Brake Lights
When the police finally caught up with Hodges Berkley, he was still shooting at traffic lights. It was midnight, and eyewitness accounts differed somewhat on the subject of his appearance. Some said he had a slick, greenish look, as if draped in the skin of a dead alien. Others described thick, serpentine black wires running from the small of his back to his gun hand. A nineteen-year-old heroin addict from the Houston suburbs described him as “naked and shiny.” Photos from his eventual arrest would show a smirking man in a thigh-length brown coat, sporting purple hair and oversized aviator goggles heavily tinted by an unidentified compound.
What the witness could agree on was that he was a preternaturally good shot. The stoplight would ding over to a new color and, a microsecond later, be annihilated by a bullet.

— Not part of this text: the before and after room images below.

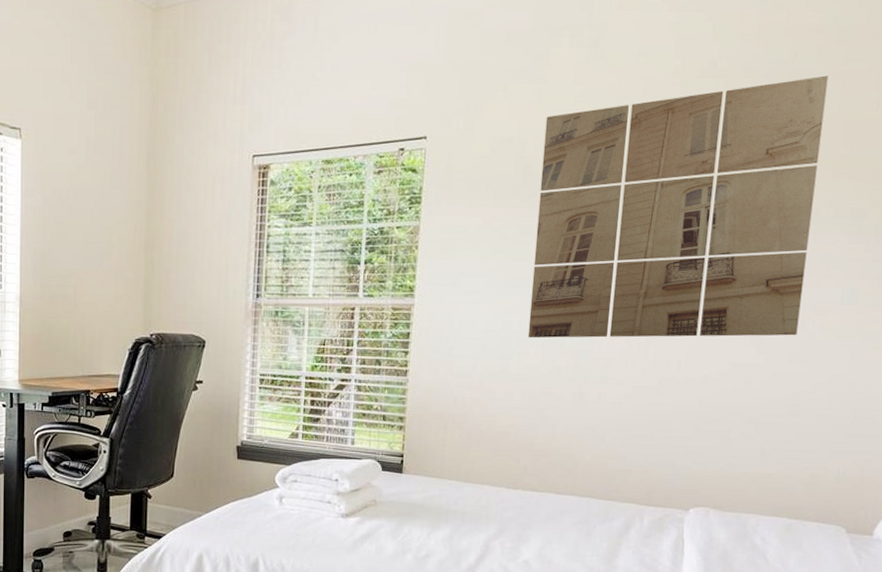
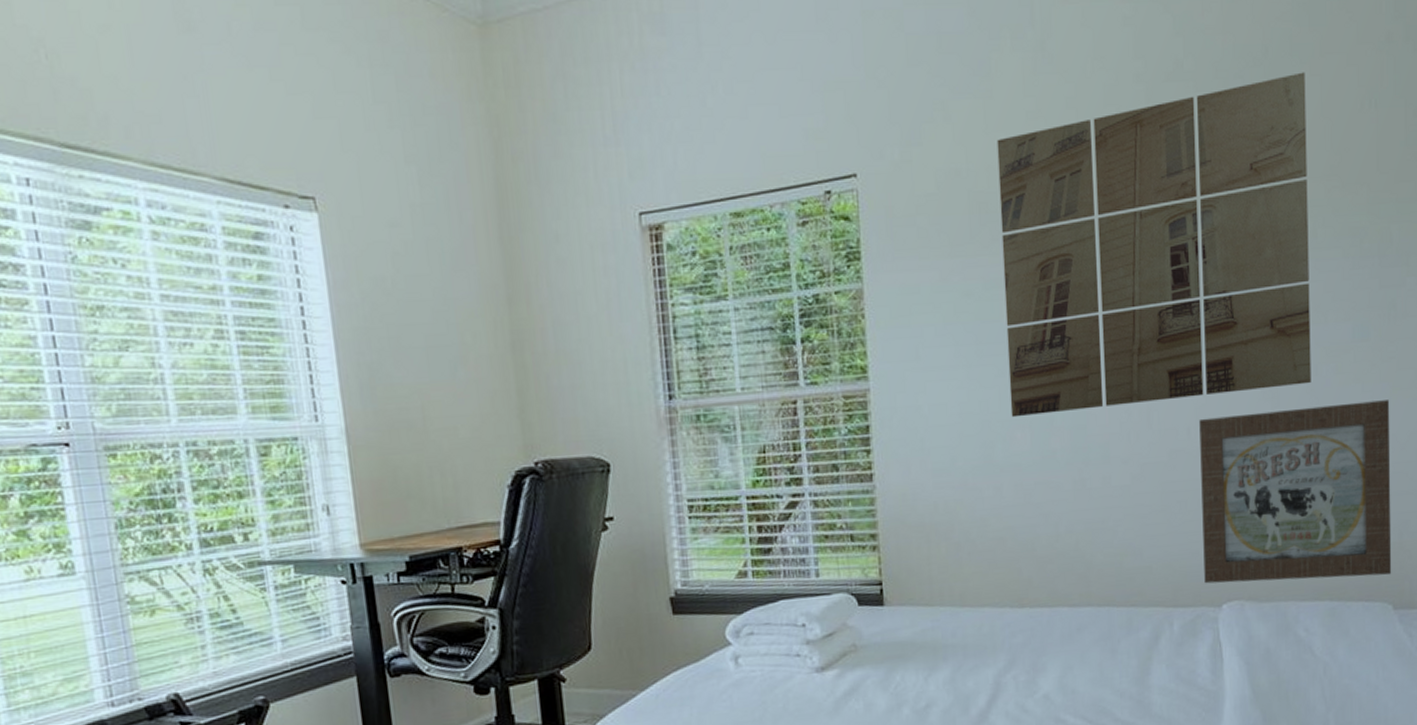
wall art: none [676,355,868,504] -> present [1199,400,1392,584]

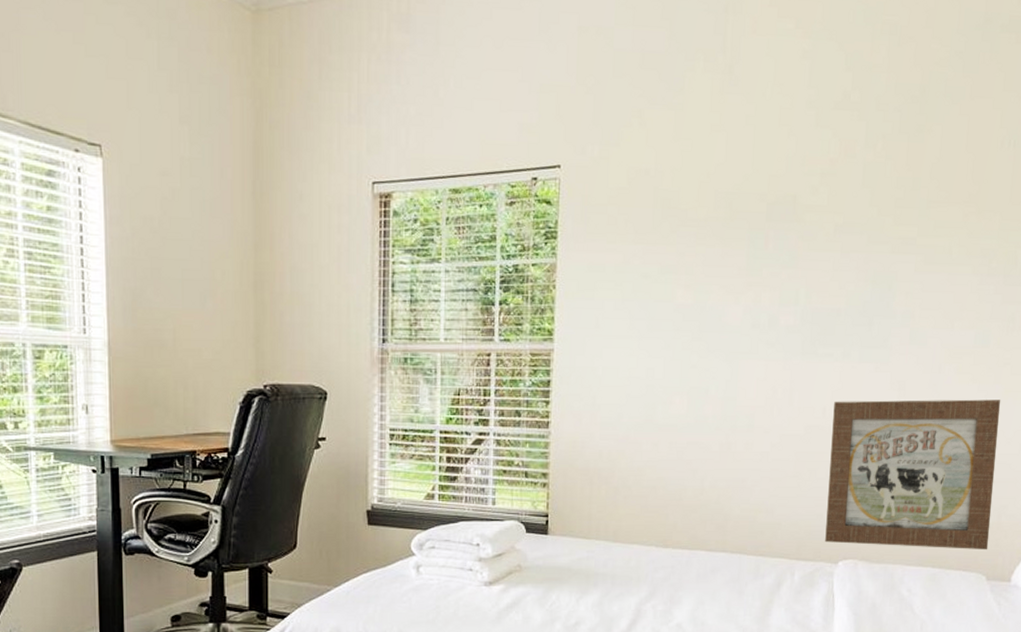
wall art: present [997,72,1311,418] -> none [672,111,956,385]

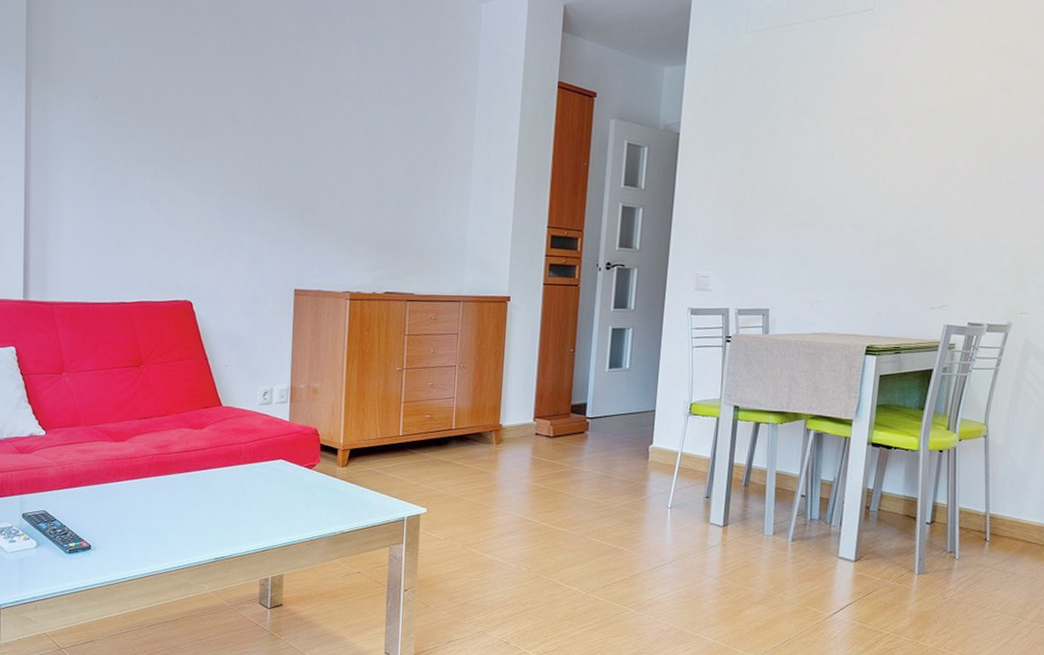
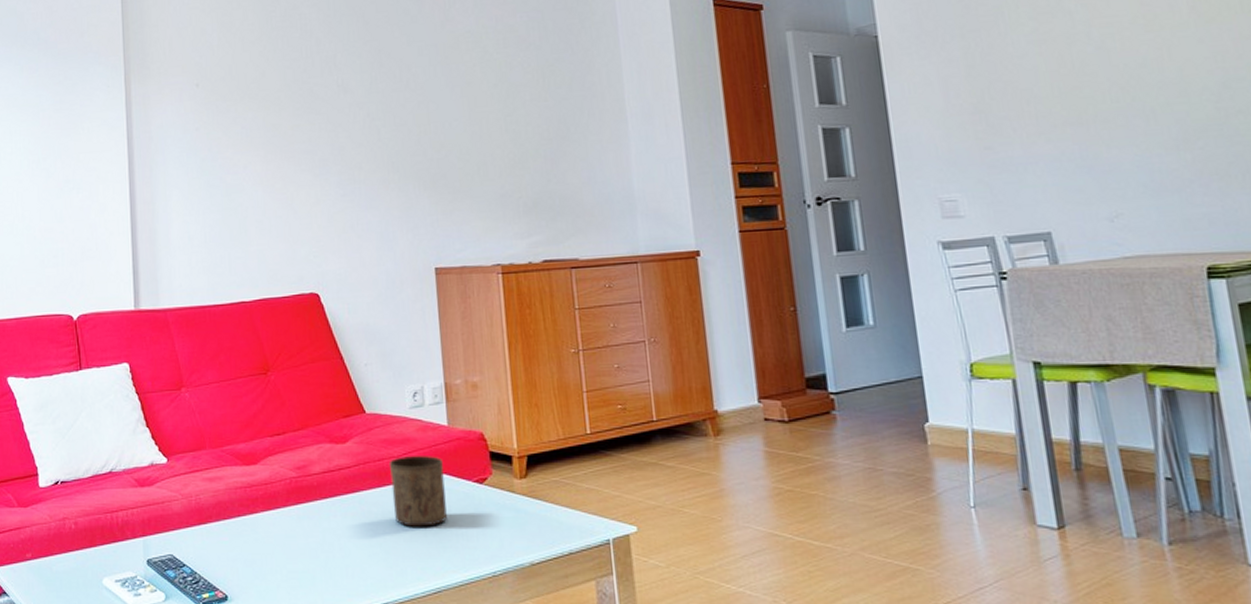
cup: none [237,443,281,500] -> present [388,456,447,527]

When the officers arrived on scene, Berkley’s reaction was to turn and open fire on the squad cars. He had taken out three headlights and five sirens by the time the cops returned fire. What they didn’t realize was that Berkley was apparently generating some kind of magnofield using cannibalized radio parts and an old refrigerator motor. Bullets drifting in his magnetic eddies like a halo of lackadaisical bees, he strode forward, blowing glittering holes in various light sources.
“They’re here,” he said calmly.
“Drop your weapon!” screamed the scene commander.
Berkley seemed legitimately startled. He glanced at the noise, then distractedly pointed his gun at the officer. Several more magazines were emptied into his defensive field.
“I’m not going to shoot you, idiot.” Berkley waved his weapon theatrically. “HehehehumeheheHahHAHAHAhe,” he laughed. “Fuck it, I surrender!” He dropped his gun and put both hands above his head. Several officers moved hesitantly forward. Berkley had killed most light producers in the immediate area, and he was being illuminated by a half-dozen shaky flashlights.
“They’re going to kill you all,” he said.
“. . . alien force . . . pocket galaxy . . .” said Berkley.
“. . .allergic to light?” Officer Barlow asked, half-mockingly.
“. . . sophisticated weapons technology . . . you’re going . . . hide in the dark?” asked Officer Quintam.
“Morons . . . not so they can’t see you. It’s so you can’t see them.”
The trailing car described what happened next as a liquid explosion, and by the time the other on-site officers corralled the out-of-control vehicle, everyone inside was inexplicably dead.
Eventually, a post-mortem tox screening revealed that Berkley was very much on drugs. He was also right. There was a neuro-virus loose on Earth that piggybacked on photons right into the central nervous system. Six months later, to much ceremony, xenobiologists revealed that they had identified the plague as a light-borne brain parasite that had the virulence necessary to quickly infect the entire planet.
Of course, it would have been nice if they’d figured that out before everyone’s eyeballs melted.